Abstract:
Sevoflurane exposure can result in neurotoxicity especially among children, which remains an important complication after surgery. However, its related mechanisms remain unclear. Here, we investigated the biological roles of SHARPIN in sevoflurane-induced neurotoxicity. As detected by qPCR, Western blotting and immunohistochemical staining, SHARPIN and HMGB1 expression was elevated in sevoflurane-stimulated mice as compared with the control mice. SHARPIN depletion attenuated hippocampus injury, repressed the expression of HMGB1 and M1-like macrophage markers (iNOS, TNF-α, IL-1β, IL-6), but enhanced the expression of M2-like macrophage markers (ARG-1, IL-10). GST pull-down and Co-IP assays demonstrated that SHARPIN directly interacted with HMGB1 to enhance HMGB1 expression in SH-SY5Y cells. The inhibitory effects of SHARPIN silencing on inflammatory reaction and M1-like macrophages were counteracted by HMGB1 overexpression. Finally, SHARPIN-HMGB1 pathway affected neuroinflammation triggered by sevoflurane via modulating macrophage polarization. Collectively, our data suggested that SHARPIN stimulated sevoflurane-induced neurotoxicity via converting M2-like macrophages to M1-like macrophages by enhancing HMGB1 expression. SHARPIN intervention may be a promising therapeutic method to relieve sevoflurane-induced neurotoxicity.
摘要:
七氟醚暴露可导致神经毒性,尤其是在儿童中,这仍然是手术后的重要并发症。然而,其相关机制尚不清楚。这里,我们研究了SHARPIN在七氟醚诱导的神经毒性中的生物学作用.通过qPCR检测,蛋白质印迹和免疫组织化学染色,与对照小鼠相比,七氟醚刺激的小鼠SHARPIN和HMGB1表达升高。SHARPIN耗竭减轻海马损伤,抑制HMGB1和M1样巨噬细胞标志物的表达(iNOS,TNF-α,IL-1β,IL-6),但增强了M2样巨噬细胞标志物(ARG-1,IL-10)的表达。
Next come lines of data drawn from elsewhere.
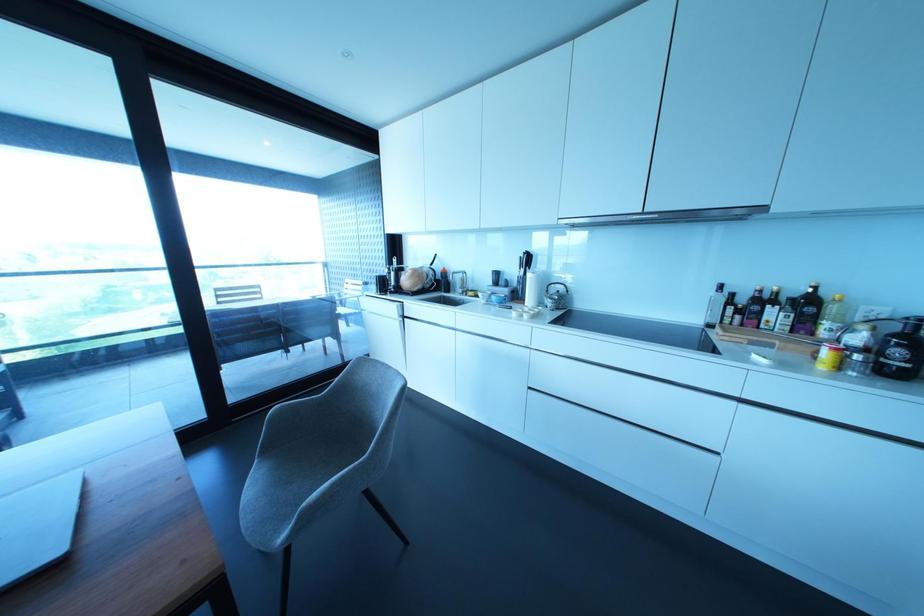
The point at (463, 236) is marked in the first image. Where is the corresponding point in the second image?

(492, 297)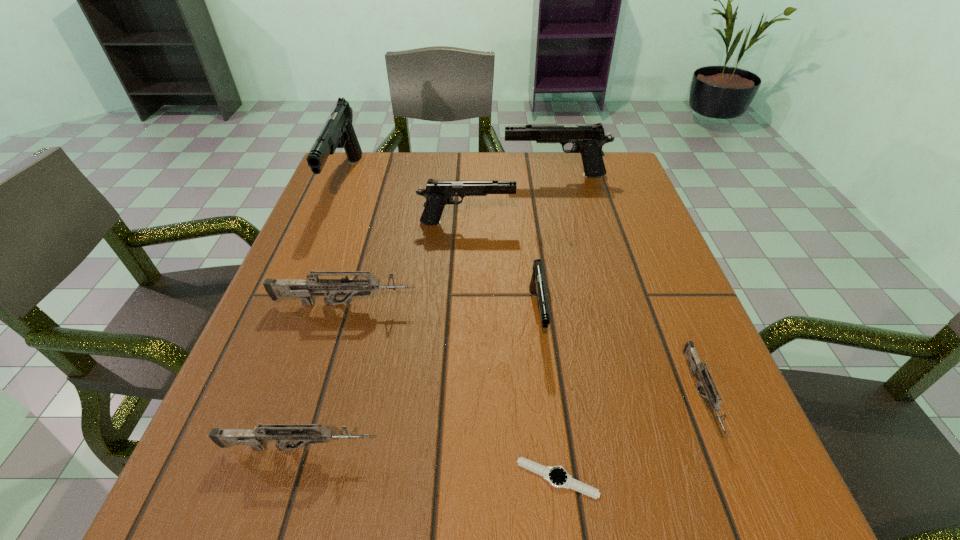
This screenshot has height=540, width=960. Find the location of `free space that is in between the sixth tallest gun and the smallest black gun`. free space that is in between the sixth tallest gun and the smallest black gun is located at coordinates (418, 381).

At what (x,y) coordinates should I click in order to perform the action: click on free space between the sixth shortest gun and the nearest black gun. Please return your answer as a coordinate pair (x, y). This screenshot has height=540, width=960. Looking at the image, I should click on (546, 245).

The width and height of the screenshot is (960, 540). Identify the location of vacant space that's between the fifth shortest gun and the sixth shortest gun. (511, 199).

Image resolution: width=960 pixels, height=540 pixels. Find the location of `the fourth closest object relative to the second smallest grey gun`. the fourth closest object relative to the second smallest grey gun is located at coordinates (714, 401).

The image size is (960, 540). Find the location of `object that is the fifth closest to the farthest grey gun`. object that is the fifth closest to the farthest grey gun is located at coordinates (557, 476).

Choose which gun is the third nearest neighbor to the second biggest grey gun. Please provide its 2D coordinates. Your answer should be formatted as a tuple, i.e. [(x, y)], where the tuple contains the x and y coordinates of a point satisfying the conditions above.

[(714, 401)]

Select which gun is the fifth closest to the seventh shortest object. Please provide its 2D coordinates. Your answer should be formatted as a tuple, i.e. [(x, y)], where the tuple contains the x and y coordinates of a point satisfying the conditions above.

[(714, 401)]

Locate which black gun is the fourth closest to the second shortest gun. Please provide its 2D coordinates. Your answer should be formatted as a tuple, i.e. [(x, y)], where the tuple contains the x and y coordinates of a point satisfying the conditions above.

[(588, 140)]

Select which black gun appears as the closest to the rightmost gun. Please provide its 2D coordinates. Your answer should be formatted as a tuple, i.e. [(x, y)], where the tuple contains the x and y coordinates of a point satisfying the conditions above.

[(537, 285)]

Locate an element on the screen. The width and height of the screenshot is (960, 540). the closest grey gun to the seventh shortest object is located at coordinates (303, 288).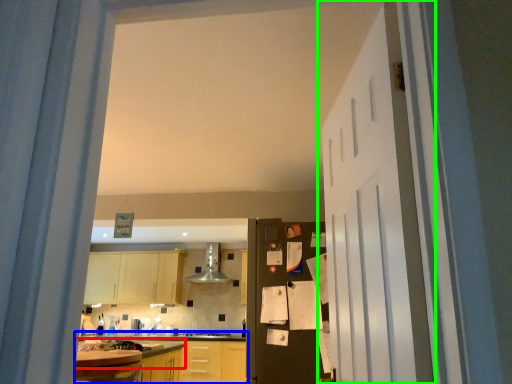
Question: Which object is positioned farthest from countertop (highlighted by a red box)? Select from countertop (highlighted by a blue box) and door (highlighted by a green box).

Choices:
 (A) countertop
 (B) door

Answer: (B)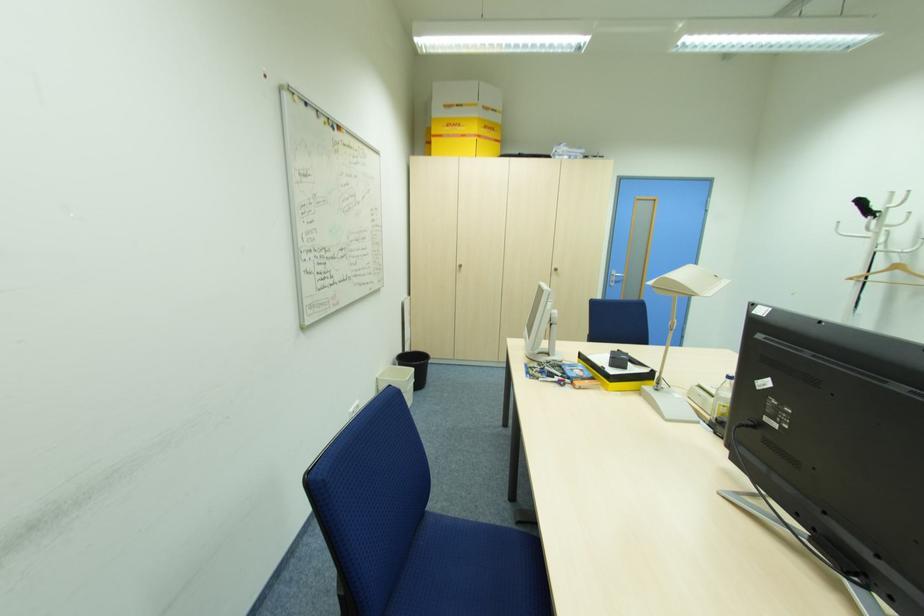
GST下拉和Co-IP测定表明SHARPIN与HMGB1直接相互作用以增强SH-SY5Y细胞中的HMGB1表达。SHARPIN沉默对炎症反应和M1样巨噬细胞的抑制作用被HMGB1过表达所抵消。最后,SHARPIN-HMGB1通路通过调节巨噬细胞极化影响七氟醚引发的神经炎症。总的来说,我们的数据表明,SHARPIN通过增强HMGB1表达,将M2样巨噬细胞转化为M1样巨噬细胞,从而刺激七氟醚诱导的神经毒性.SHARPIN干预可能是减轻七氟醚诱导的神经毒性的有希望的治疗方法。